We performed an integrated analyses of RNA-seq and 4D-DIA proteomics data of 82 pan-cancer BrMs and matched primary tumors to identify molecular features specific to BrMs. The pathway enrichment analysis revealed an enrichment of multiple metabolism-related pathways, such as OXPHOS and TCA cycle, indicating there was a substantial metabolic reprogramming in BrMs compared to primary tumors (Fig. 4d). Further analysis revealed distinct metabolic profiles between BrMS subtypes and their matched primary tumors at both the RNA and protein levels. (Supplementary Fig. 6a). While OXPHOS was consistently enriched across all subtypes, BrMS3 demonstrated the most significant upregulation of citric acid cycle, steroid biosynthesis, and cholesterol biosynthesis pathways, suggestive of a unique metabolic reprogramming in this subtype. To validate these findings, we analyzed targeted metabolomics data which focused on energy metabolism, derived from 12 patient-matched pairs of primary lung cancers and BrMs, which revealed enhanced OXPHOS in BrMs compared to primary tumors7. The differential metabolite analysis revealed an upregulation of key metabolic intermediates in BrMs (Fig. 4e, Supplementary Data 16), including glycolysis pathway metabolites such as glyceraldehyde-3-phosphate, dihydroxyacetone phosphate, and fructose-1,6-bisphosphate, and TCA cycle-related metabolites such as succinyl-CoA and acetyl-CoA. Additionally, the analysis revealed that multiple amino acids were significantly less abundant in BrMs. The pathway enrichment analysis further confirmed that glycolysis/gluconeogenesis and pentose phosphate pathway were among the most significantly enriched metabolic pathways, while lipoic acid metabolism pathways were most significantly increased (Fig. 4f).

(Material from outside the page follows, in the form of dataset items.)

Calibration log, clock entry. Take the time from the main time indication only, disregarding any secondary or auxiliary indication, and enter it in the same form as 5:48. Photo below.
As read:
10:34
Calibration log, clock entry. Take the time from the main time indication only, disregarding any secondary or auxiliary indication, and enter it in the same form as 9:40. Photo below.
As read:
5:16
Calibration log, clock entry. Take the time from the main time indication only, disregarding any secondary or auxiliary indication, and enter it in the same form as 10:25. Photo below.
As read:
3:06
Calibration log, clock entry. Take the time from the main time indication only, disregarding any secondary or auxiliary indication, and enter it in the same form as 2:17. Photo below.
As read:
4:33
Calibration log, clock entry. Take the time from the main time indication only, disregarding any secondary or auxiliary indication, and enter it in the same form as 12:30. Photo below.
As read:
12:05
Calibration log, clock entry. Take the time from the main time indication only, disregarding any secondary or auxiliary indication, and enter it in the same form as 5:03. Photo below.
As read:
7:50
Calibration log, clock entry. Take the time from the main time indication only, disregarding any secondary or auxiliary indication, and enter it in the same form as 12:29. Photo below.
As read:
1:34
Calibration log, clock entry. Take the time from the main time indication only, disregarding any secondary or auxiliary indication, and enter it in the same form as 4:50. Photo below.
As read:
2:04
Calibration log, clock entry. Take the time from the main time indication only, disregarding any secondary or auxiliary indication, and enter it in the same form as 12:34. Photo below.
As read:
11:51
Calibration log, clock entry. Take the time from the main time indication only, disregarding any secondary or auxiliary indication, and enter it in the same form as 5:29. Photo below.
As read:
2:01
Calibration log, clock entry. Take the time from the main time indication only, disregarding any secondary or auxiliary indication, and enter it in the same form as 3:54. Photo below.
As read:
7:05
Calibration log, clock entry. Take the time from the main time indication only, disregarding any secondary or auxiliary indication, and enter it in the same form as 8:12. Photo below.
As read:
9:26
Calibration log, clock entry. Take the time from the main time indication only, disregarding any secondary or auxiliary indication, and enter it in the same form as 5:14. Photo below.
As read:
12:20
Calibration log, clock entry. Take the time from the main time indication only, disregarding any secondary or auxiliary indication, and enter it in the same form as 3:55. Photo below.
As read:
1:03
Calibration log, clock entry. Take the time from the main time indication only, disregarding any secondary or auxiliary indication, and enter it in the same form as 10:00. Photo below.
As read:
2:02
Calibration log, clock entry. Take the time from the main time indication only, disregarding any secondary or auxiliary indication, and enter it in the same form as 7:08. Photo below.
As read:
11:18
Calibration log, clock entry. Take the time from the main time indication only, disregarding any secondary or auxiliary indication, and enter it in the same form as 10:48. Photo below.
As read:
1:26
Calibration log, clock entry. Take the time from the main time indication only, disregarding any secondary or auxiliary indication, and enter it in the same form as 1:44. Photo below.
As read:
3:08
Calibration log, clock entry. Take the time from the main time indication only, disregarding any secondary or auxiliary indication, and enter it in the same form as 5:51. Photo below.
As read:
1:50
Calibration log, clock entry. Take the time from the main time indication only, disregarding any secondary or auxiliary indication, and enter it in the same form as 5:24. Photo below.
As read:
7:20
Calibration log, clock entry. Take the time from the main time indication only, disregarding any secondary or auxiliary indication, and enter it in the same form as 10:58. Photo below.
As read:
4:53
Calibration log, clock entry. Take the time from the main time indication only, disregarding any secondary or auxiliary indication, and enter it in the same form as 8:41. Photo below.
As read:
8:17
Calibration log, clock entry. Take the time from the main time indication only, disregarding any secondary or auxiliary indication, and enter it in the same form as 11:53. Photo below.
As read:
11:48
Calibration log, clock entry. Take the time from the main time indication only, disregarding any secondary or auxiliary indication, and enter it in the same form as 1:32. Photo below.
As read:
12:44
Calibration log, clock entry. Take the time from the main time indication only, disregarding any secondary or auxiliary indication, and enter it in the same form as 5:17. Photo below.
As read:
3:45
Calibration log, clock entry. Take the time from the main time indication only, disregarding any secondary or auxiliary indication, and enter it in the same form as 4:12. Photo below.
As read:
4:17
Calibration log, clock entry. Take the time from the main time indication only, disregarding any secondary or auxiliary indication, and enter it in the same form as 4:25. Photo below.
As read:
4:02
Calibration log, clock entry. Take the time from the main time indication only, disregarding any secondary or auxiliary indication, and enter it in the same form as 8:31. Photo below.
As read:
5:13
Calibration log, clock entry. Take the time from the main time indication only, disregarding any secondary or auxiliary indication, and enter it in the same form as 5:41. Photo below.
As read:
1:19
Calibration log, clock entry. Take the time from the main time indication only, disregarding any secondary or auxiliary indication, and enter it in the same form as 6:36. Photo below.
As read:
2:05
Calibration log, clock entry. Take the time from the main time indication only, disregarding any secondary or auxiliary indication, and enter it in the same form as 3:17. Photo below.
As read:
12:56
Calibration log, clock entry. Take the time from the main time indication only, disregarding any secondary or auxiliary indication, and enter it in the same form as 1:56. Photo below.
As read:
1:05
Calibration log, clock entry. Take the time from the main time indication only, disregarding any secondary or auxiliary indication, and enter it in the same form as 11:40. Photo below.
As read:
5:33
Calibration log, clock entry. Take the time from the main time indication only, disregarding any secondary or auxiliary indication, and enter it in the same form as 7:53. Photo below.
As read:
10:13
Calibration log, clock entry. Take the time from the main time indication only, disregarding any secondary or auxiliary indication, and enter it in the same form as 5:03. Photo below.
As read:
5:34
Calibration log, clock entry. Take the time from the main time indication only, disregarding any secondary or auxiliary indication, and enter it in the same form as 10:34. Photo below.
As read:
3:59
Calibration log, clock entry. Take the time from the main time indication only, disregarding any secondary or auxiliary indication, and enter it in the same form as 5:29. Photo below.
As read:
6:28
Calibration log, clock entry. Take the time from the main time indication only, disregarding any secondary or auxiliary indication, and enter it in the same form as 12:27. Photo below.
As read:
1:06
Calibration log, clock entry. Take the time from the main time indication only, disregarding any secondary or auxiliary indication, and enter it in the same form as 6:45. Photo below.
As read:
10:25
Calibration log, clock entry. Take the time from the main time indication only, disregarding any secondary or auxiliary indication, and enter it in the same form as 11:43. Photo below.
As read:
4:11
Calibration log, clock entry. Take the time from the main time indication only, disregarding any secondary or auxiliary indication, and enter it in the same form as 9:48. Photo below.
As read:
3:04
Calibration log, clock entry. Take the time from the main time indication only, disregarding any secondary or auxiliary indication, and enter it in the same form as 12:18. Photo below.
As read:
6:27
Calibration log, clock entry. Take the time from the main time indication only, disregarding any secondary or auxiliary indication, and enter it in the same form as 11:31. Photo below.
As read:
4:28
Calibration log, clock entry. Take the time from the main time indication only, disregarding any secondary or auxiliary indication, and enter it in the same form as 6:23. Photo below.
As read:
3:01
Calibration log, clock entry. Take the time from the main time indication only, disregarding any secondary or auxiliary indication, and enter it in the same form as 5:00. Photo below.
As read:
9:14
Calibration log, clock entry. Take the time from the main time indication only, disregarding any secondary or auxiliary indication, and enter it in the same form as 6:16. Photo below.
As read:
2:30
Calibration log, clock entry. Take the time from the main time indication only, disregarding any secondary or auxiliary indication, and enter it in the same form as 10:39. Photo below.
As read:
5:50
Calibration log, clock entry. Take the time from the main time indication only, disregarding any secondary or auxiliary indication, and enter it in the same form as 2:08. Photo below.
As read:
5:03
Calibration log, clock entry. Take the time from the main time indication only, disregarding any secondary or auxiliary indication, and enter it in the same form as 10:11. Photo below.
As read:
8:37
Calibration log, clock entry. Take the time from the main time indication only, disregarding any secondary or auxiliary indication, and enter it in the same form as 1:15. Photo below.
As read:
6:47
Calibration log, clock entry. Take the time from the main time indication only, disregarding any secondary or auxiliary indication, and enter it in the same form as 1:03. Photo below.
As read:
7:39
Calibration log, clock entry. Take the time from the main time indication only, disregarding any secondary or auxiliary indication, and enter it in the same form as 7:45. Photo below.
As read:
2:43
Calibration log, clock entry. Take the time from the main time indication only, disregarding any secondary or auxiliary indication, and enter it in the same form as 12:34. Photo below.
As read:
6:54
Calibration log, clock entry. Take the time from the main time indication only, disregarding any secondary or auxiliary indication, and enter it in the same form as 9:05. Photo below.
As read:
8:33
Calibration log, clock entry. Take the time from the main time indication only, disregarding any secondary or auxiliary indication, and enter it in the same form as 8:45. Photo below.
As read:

Our previous study reported that targeting mitochondrial metabolism via gamitrinib showed promising efficacy in treatment of preclinical models of lung cancer BrMs7. To identify a subset of pan-cancer BrMs that would potentially benefit from gamitrinib, we employed a computational approach, VIPER-OncoTreat58,59. We first calculated the master regulators (MRs) in BrMs compared to primary tumors. Secondly, the inverting effects of gamitrinib on top 30 activated MRs and 30 inactivated MRs was estimated by 1-tailed analytic-rank based enrichment analysis (aREA) algorithm. Pan-cancer BrMs were predicted to be sensitive if normalized enrichment score (NES) < 0 and Bonferroni padj < 10−5. The predictions were further validated using PDO drug screening (Fig. 4g). BrM-PDOs with IC50 < 2 µM were considered to be sensitive to gamitrinib (Supplementary Fig. 6b). For example, gamitrinib showed a high efficacy in one BrM-PDO (B282T), which resulted in reversed MR states (NES = −5.97, P < 0.0001). Low IC50 value (0.44 µM) was confirmed in PDO validation experiment (Fig. 4h, i). In contrast, organoids derived from one BrM-PDO (B337T) showed resistance to gamitrinib, with forward MR states (NES = 3.54; P < 0.0001). This phenotype of drug resistance was consistent with its high IC50 value (6.03 µM) (Fig. 4j, k). Finally, we performed sensitivity testing of gamitrinib in a total of 30 BrM-PDOs. Notably, the model achieved an accuracy of 0.8, with a sensitivity of 0.8696 and specificity of 0.5714 (Supplementary Fig 6c, Supplementary Data 17).
Given that radiotherapy is a standard of care for the treatment of BrMs60, we re-analyzed RNA-seq data from an independent cohort29 with breast cancer BrMs from External Validation 1 to investigate the overall survival among four BrMS subtypes after radiotherapy. Our results showed that BrMS1 exhibited the most favorable survival association following radiotherapy. This association was still significant in multivariable analysis when adjusted for age, PAM50 subtype, and number of extracranial metastatic sites though (HR = 0.31, 95% CI: 0.13–0.75, P = 0.009) (Fig. 4l, Supplementary Data 18).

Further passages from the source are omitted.